Eric Hanson wrote:I agree with your wife that Lithium-Ion batteries are not practical, pragmatic or cost-effective for an off-grid home. Lithium-ion batteries, despite all the hype, are really niche performers, excelling in applications that require high power and energy densities in a small, light package. These are just about perfect for laptop computers and power tools. They would be great for Electric Vehicles if it were not for their high cost and limited charge-discharge cycles. But a fixed application like a home requires neither a particularly high power or energy density. Old, heavy, reliable batteries will do just fine.
Perhaps the best type of battery for your particular application is the Lithium Iron Phosphate (LIPO) battery. These are a far cry from the better known Lithium Ion battery. LIPO batteries are pretty light, have medium power and energy density, can be fully discharged and have something like 10,000 charge-discharge cycles, making them a long-term battery. They are not cheap, but they are very reliable and don't have any of the stability (read as flammable and explosive) issues that Lithium-ion batteries do. Also, standard battery charging electronics generally work just fine with them.

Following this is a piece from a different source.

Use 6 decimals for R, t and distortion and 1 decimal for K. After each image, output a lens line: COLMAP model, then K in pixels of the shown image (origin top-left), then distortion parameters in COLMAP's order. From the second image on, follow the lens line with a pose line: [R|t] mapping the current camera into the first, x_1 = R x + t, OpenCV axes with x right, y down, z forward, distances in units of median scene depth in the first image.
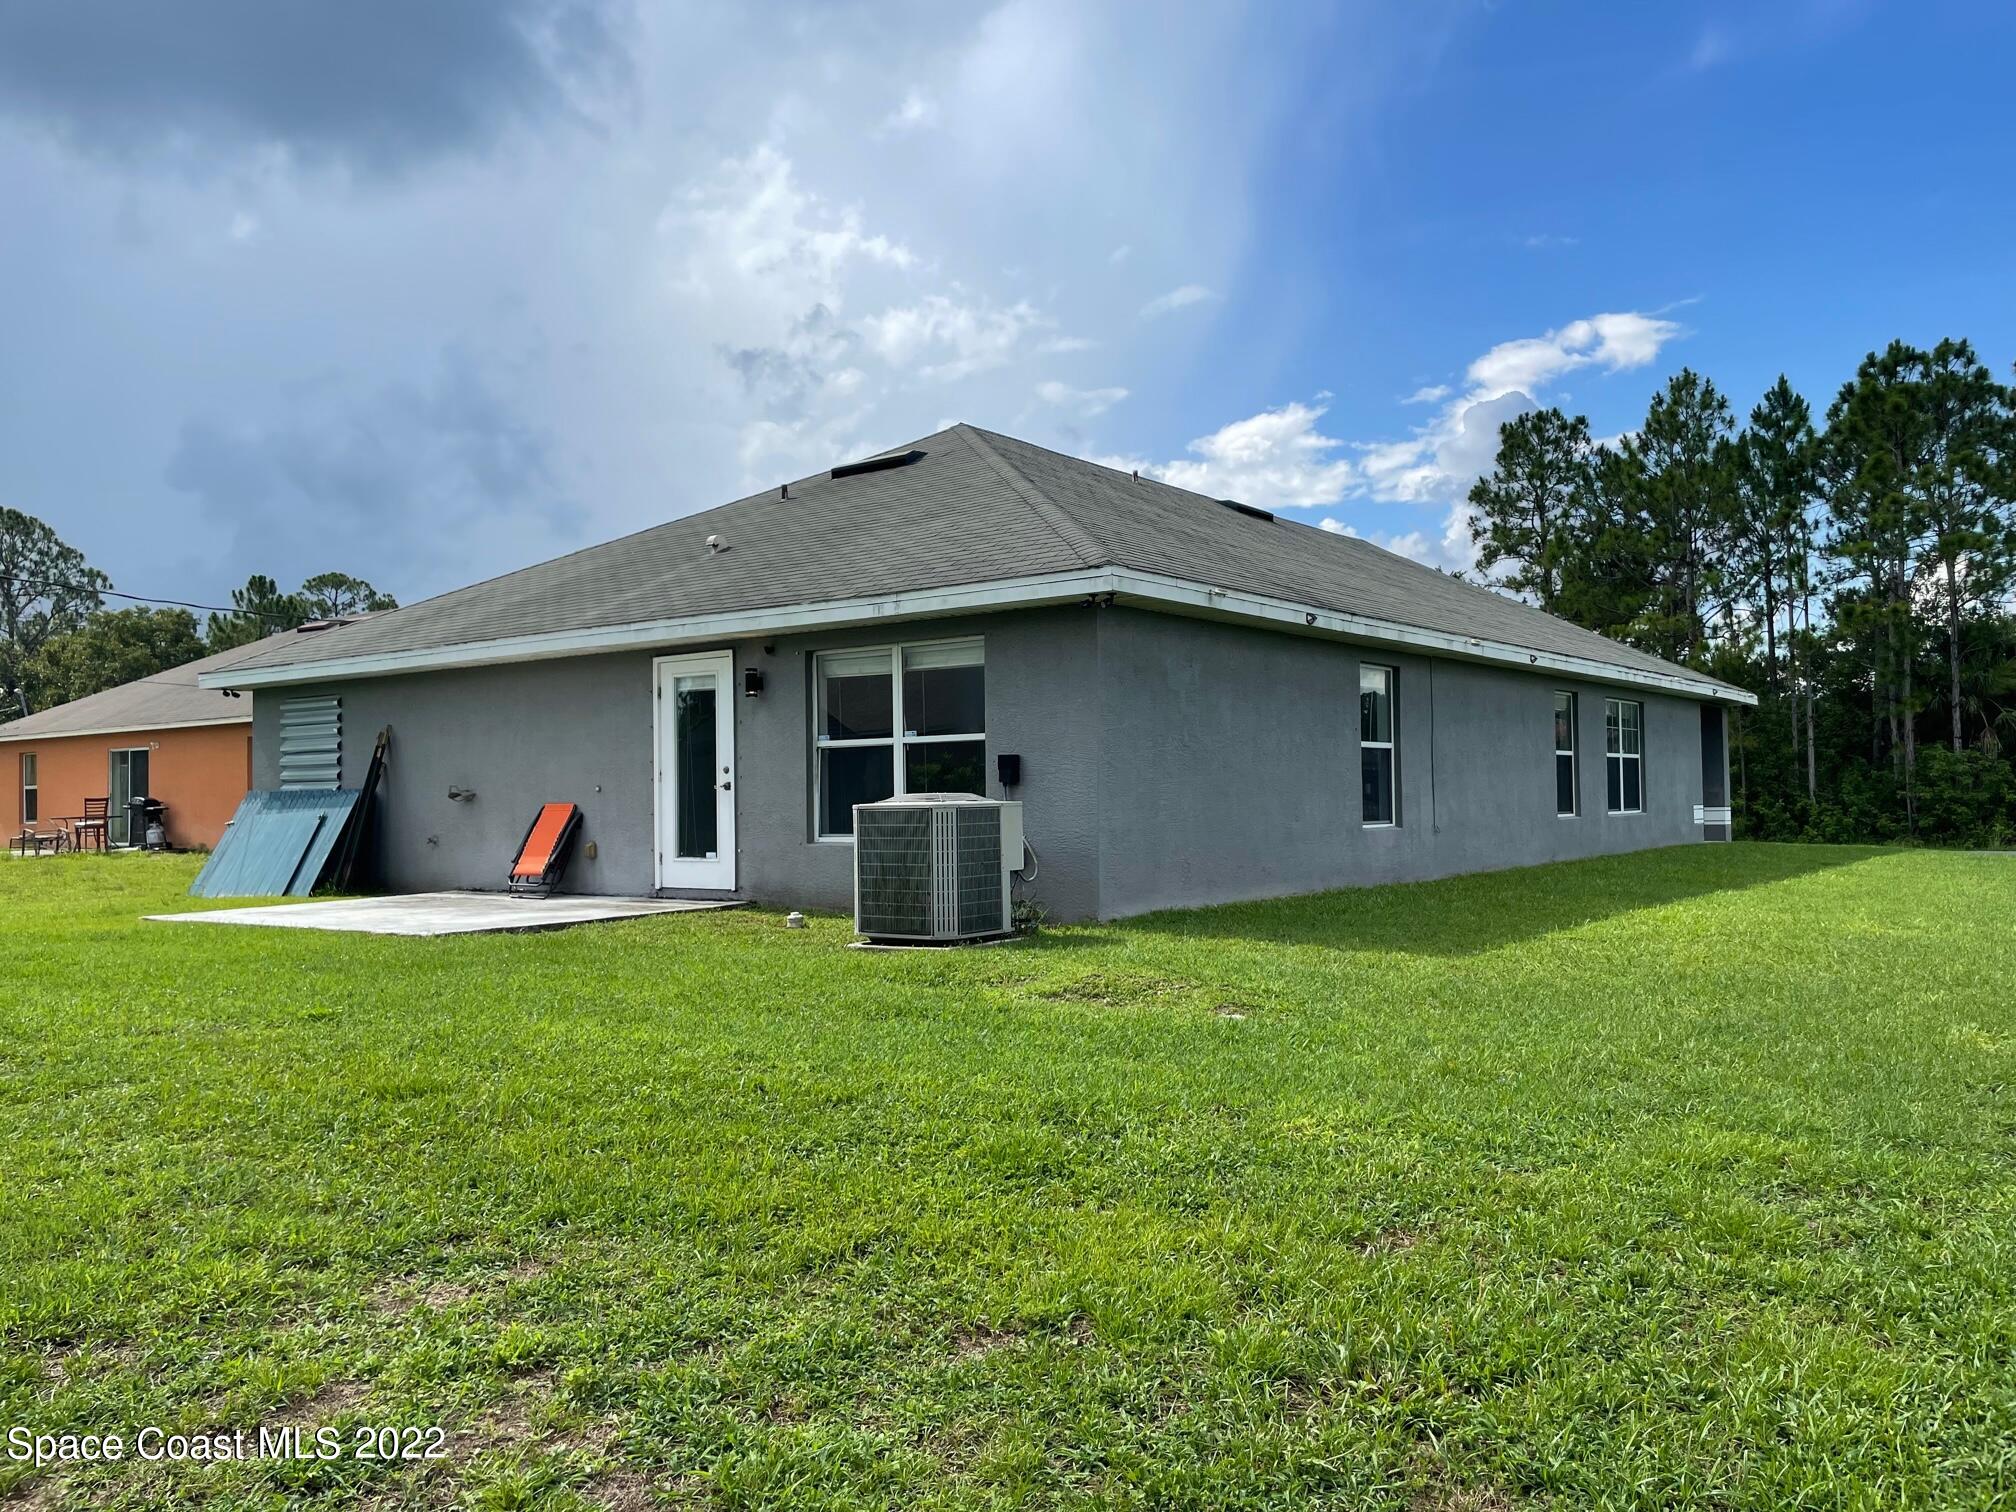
lens RADIAL K [[1521.9, 0, 1012.7], [0, 1521.9, 744.2], [0, 0, 1]] dist [0.105035, -0.138378]
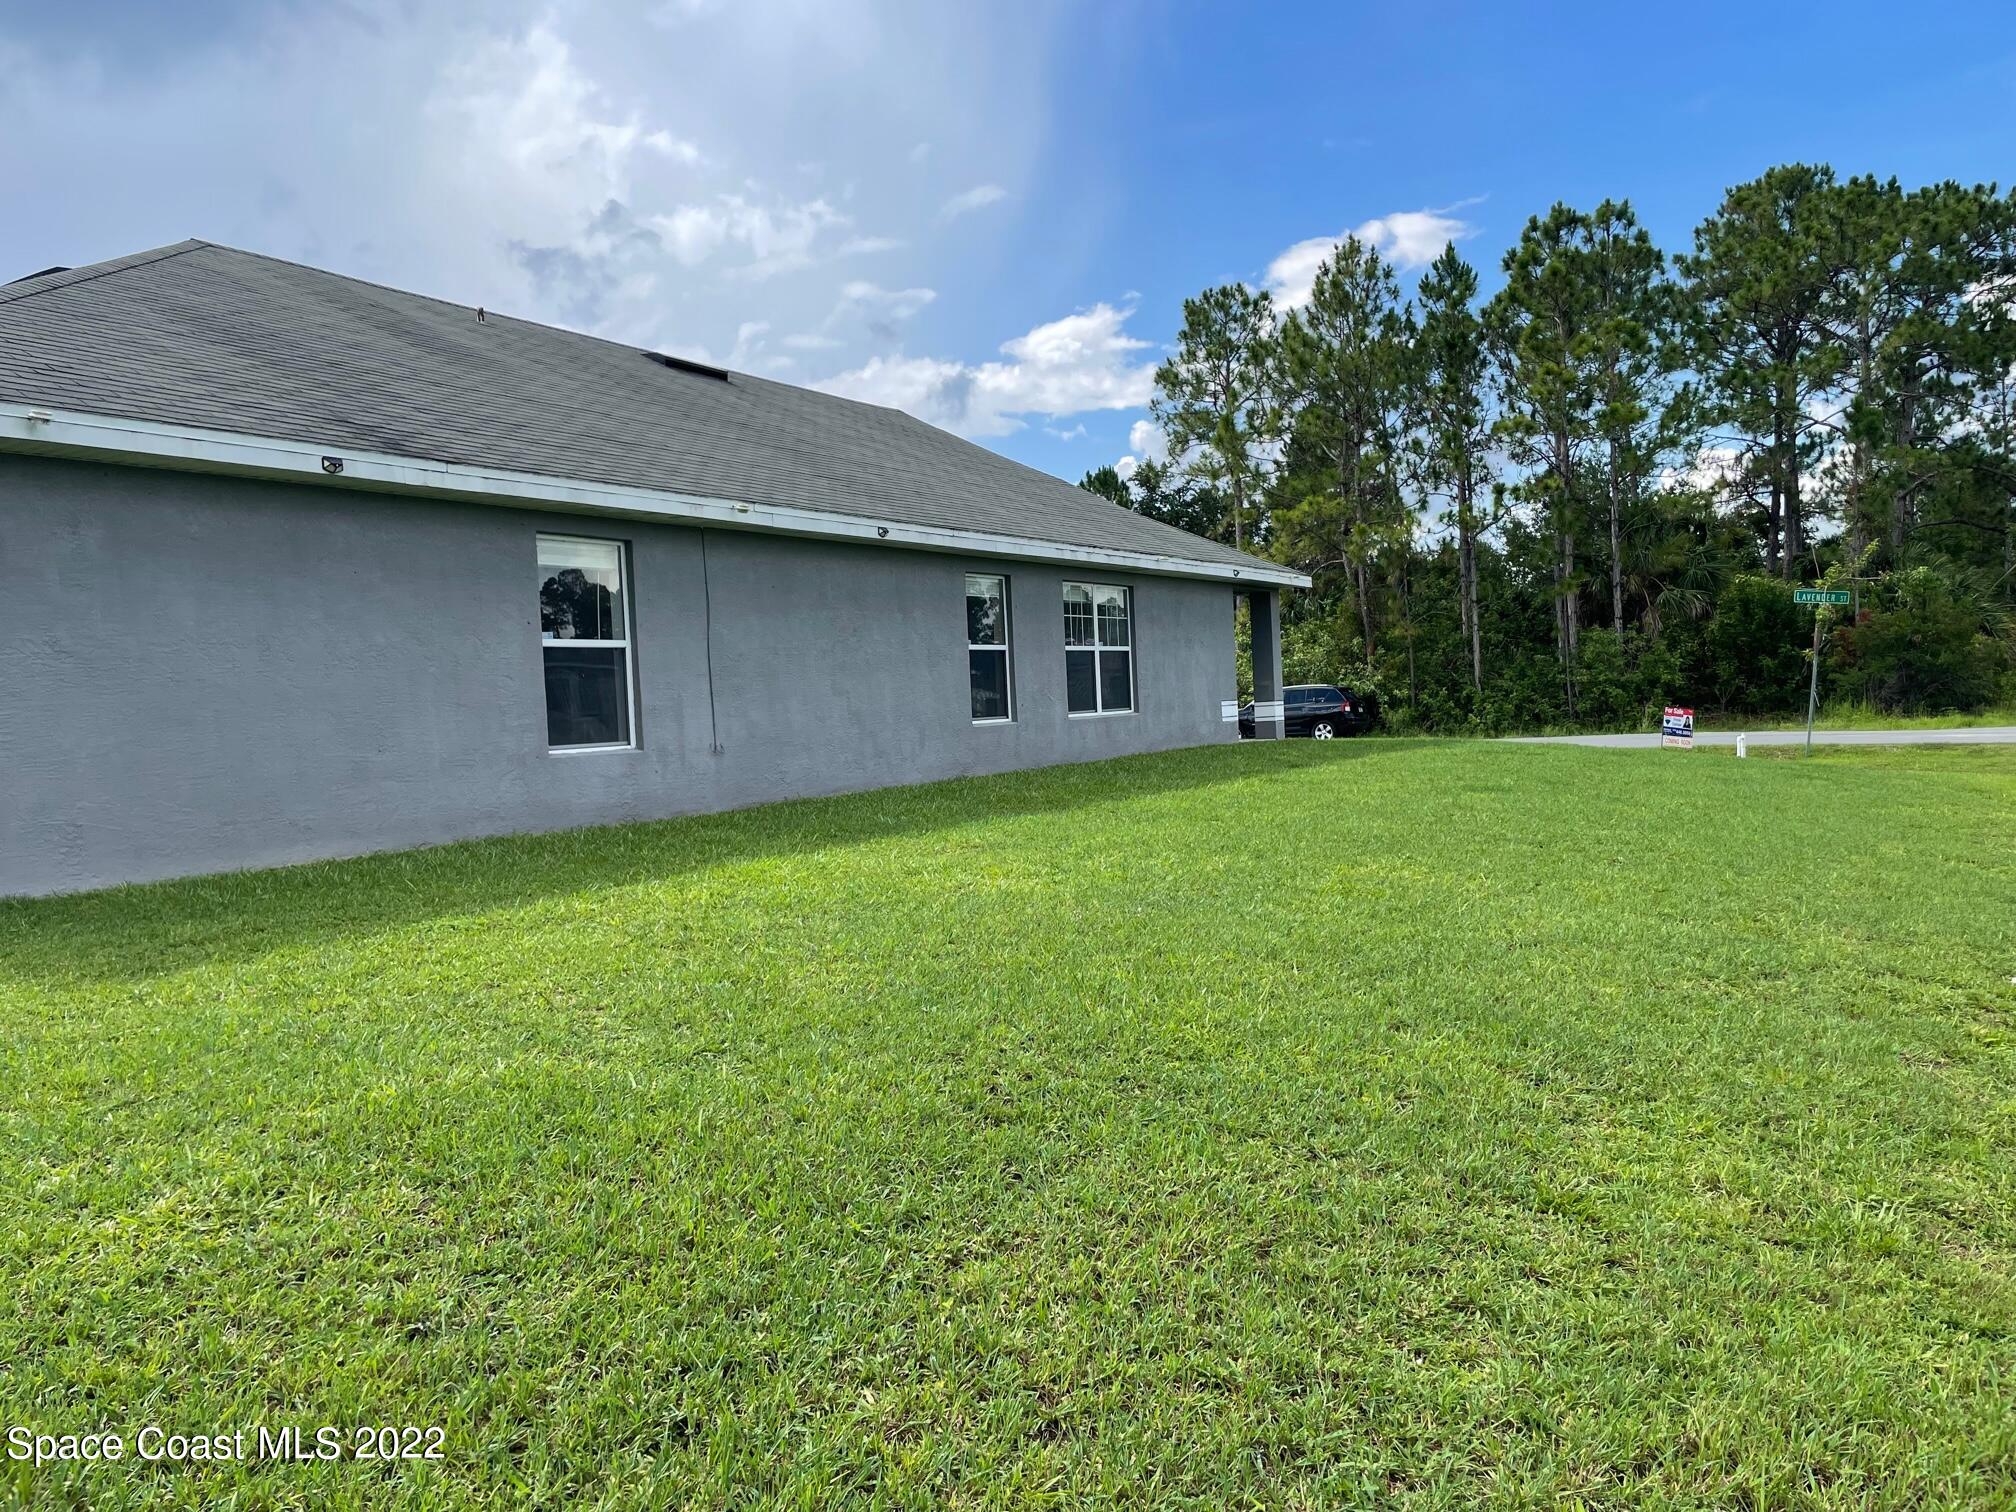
lens RADIAL K [[1514.4, 0, 960.8], [0, 1514.4, 755.5], [0, 0, 1]] dist [0.077954, -0.136687]
pose [[0.995768, -0.034841, 0.085047, 0.109791], [0.028946, 0.997155, 0.069595, 0.002746], [-0.087230, -0.066839, 0.993943, 0.072163]]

James Freyr wrote:Yes you can. A 12v charger can charge any 12v battery. The difference is your scooter battery is 7ah (amp hours, for those reading who may not know) and a car battery is hundreds of amp hours, so it isn't going to take very long to charge the scooter battery compared to a automobile battery. If the charger is an old analog style where you turn a knob to set the number of hours to charge, put it at the lowest setting. If it's a new digital charger, it should know when the battery is charged and will stop charging. Over charging makes the electrolyte liquid in the batteries boil and it just kills the life of them, then they lose their ability to hold a charge. If it's charging and you hear fizzing like soda pop, the electrolyte is boiling, so stop charging.
One more note, is the age of the battery in question. If this scooter battery is 5 or more years old, and it's a lead acid battery, it may just be time for a new one. There are interesting techniques I've seen on youtube of revitalizing old lead acid batteries by dumping the electrolyte, then filling with a epsom salt solution, and getting many more years of life out of them. I have yet to try this myself, but the information is out there.